Reviewer: Jo Beggs
Homotopia, Liverpool’s international festival of queer arts and culture, brings some of the city’s own home grown female talent to the stage in Lavender Girls, an evening of cabaret and music at the Unity. Lavender Girls is now an established part of the festival and proves that, although queer cabaret seems mostly dominated by men, that there’s a wealth of talented girls out there.
Our hilarious hosts are the brilliant Keddy Sutton and Gill Hardie as Caz N Britney from their recent Unity production, Scottie Road The Musical. In their pyjama bottoms, Uggs and rollers, they get the night off to a great start with their scripted and non-scripted banter and Scottie Road songs. Both women are gifted comedians as well as extremely capable vocalists and the ideal comperes – generous in their introductions of the other acts, yet always leaving you wanting them back for more.
The acts they are here to introduce are a mixed bag. Gem Andrews is an engaging country singer whose apologies for killing the comedy buzz of the evening with her ‘depressing’ songs were unnecessary given the audience response to her beautiful, haunting performance. Rachel Awork takes the pace up a bit with a handful of original songs and covers. Both help create a nice cabaret mix, but it’s the comedy that wins over the late night audience. Julie ‘Phycho’ Jones might well be one of Caz N Britney’s best mates.
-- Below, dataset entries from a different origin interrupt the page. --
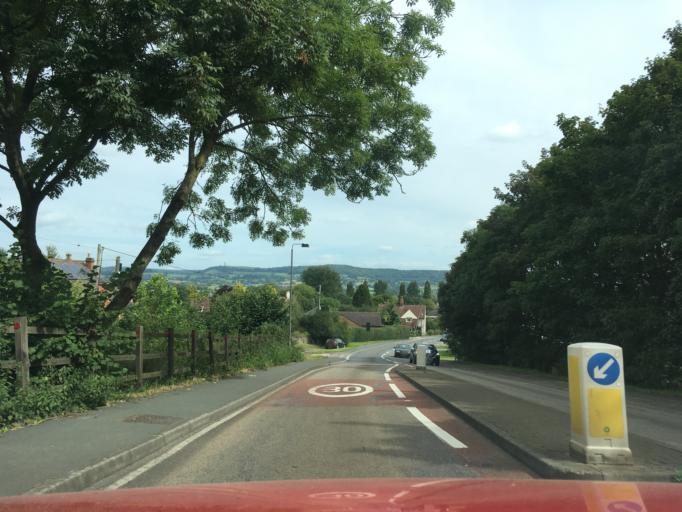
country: GB
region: England
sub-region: South Gloucestershire
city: Charfield
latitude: 51.6263
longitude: -2.4107
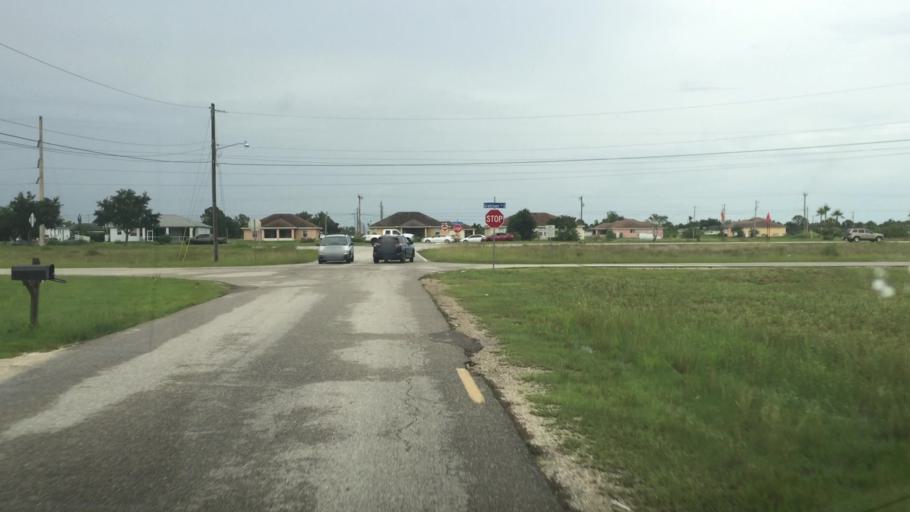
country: US
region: Florida
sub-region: Lee County
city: Gateway
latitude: 26.5885
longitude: -81.7134
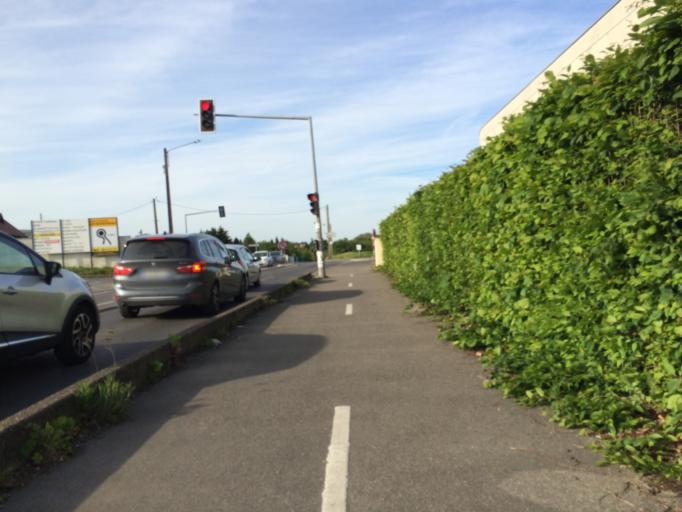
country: FR
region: Ile-de-France
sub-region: Departement de l'Essonne
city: Montlhery
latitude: 48.6487
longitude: 2.2759
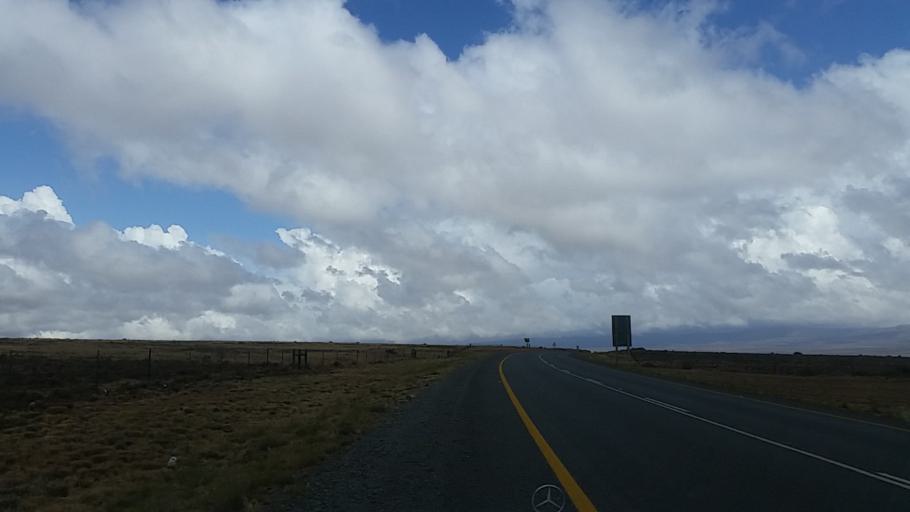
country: ZA
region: Eastern Cape
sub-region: Chris Hani District Municipality
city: Middelburg
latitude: -31.8541
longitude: 24.8726
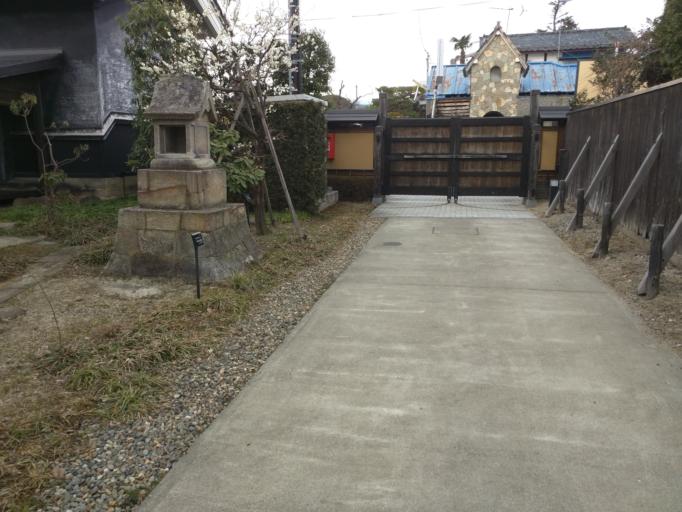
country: JP
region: Fukushima
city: Fukushima-shi
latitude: 37.8335
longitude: 140.4524
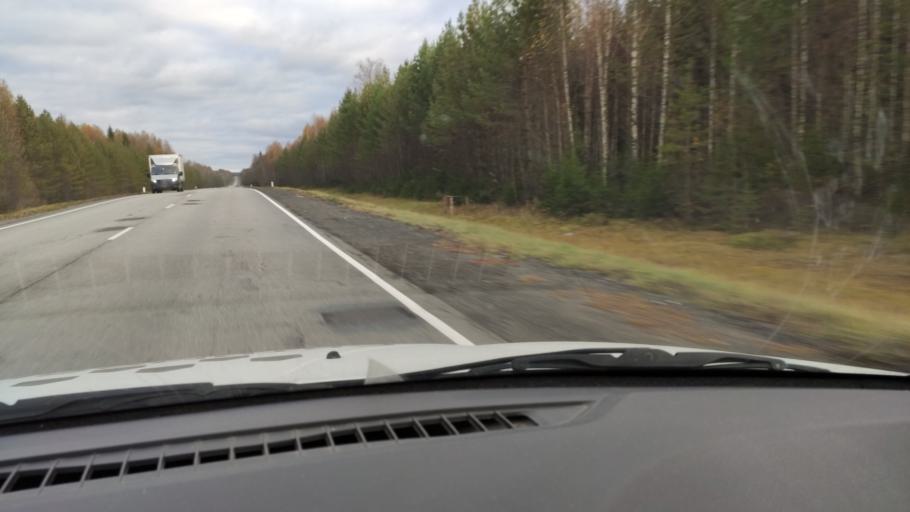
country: RU
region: Kirov
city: Dubrovka
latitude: 58.9044
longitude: 51.2730
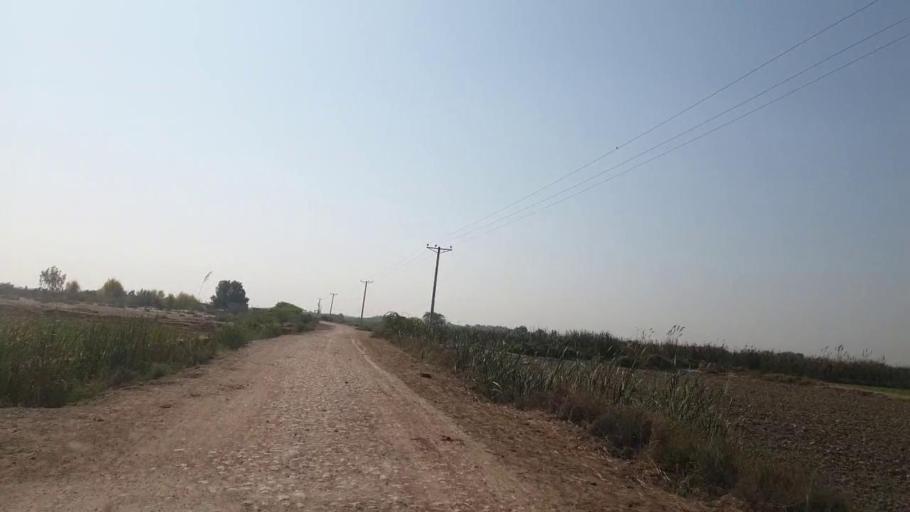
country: PK
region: Sindh
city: Thatta
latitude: 24.7301
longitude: 67.7941
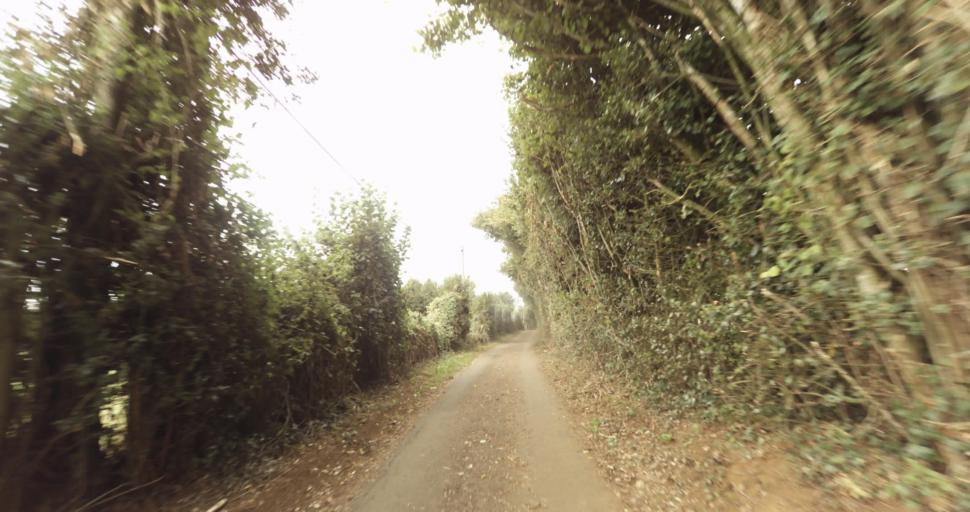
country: FR
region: Lower Normandy
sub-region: Departement de l'Orne
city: Sainte-Gauburge-Sainte-Colombe
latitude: 48.7279
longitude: 0.3726
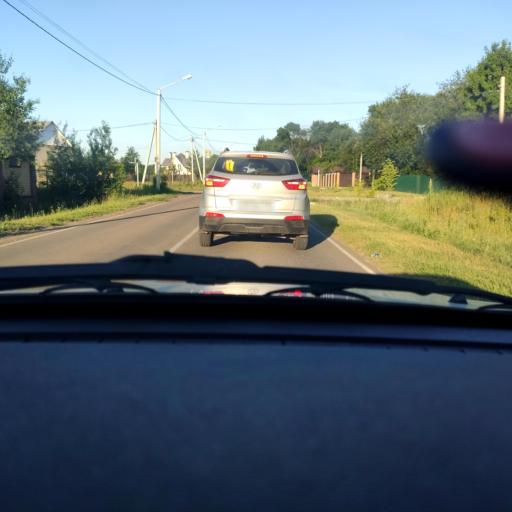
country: RU
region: Voronezj
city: Ramon'
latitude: 51.8904
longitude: 39.2640
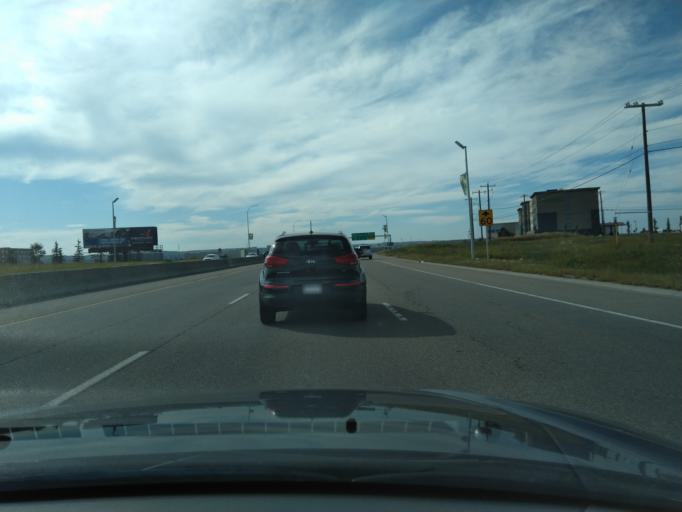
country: CA
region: Alberta
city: Calgary
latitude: 51.1394
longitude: -114.0231
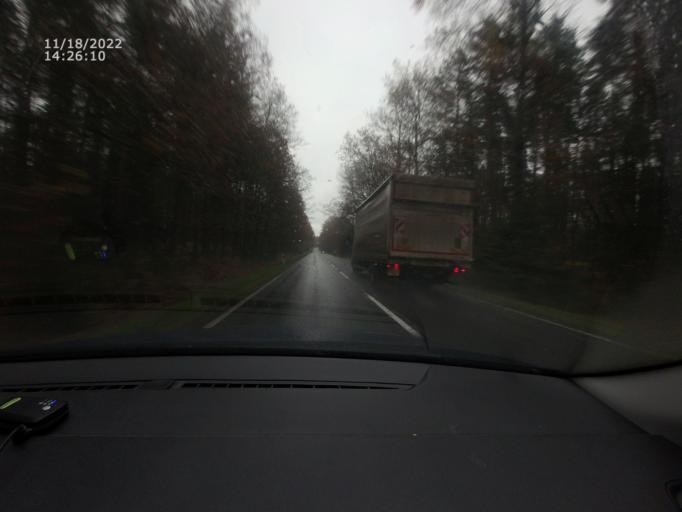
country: CZ
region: Jihocesky
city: Cimelice
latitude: 49.4324
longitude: 14.1678
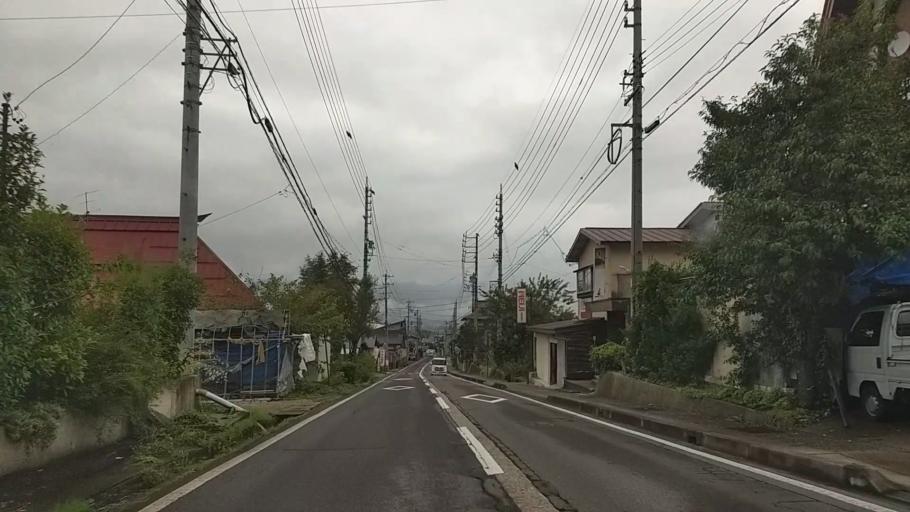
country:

This character comedy from Elizabeth Hotson is sharp and perfectly paced as Julie tells us tales of her life, shows us her dodgy burlesque act, and tries to turn ventriloquist armed only with a plastic bag. She drags a couple of unsuspecting women off the front row and pits them against one another in a ‘price is right’ style meat auction.
The headline act is Rosie Wilby. Wilby is an established performer on the comedy and cabaret circuit, but here she’s the weakest act, struggling to get the laughs. If this is Wilby trying out new material, it’s very probably not going to make the final cut. She often seems pretty unsure of it herself, moving on swiftly when a joke falls flat. It’s a disappointing end to an otherwise brilliant night of entertainment.
Still…the great part about cabaret is the variety of acts and the chance to see something new. You always come away with a few new favourites on the list of people to look out for…and there are certainly some acts here worth keeping an eye on. Lavender Girls is a one-nighter going from strength to strength. I’ll be looking out for 2013’s Girls.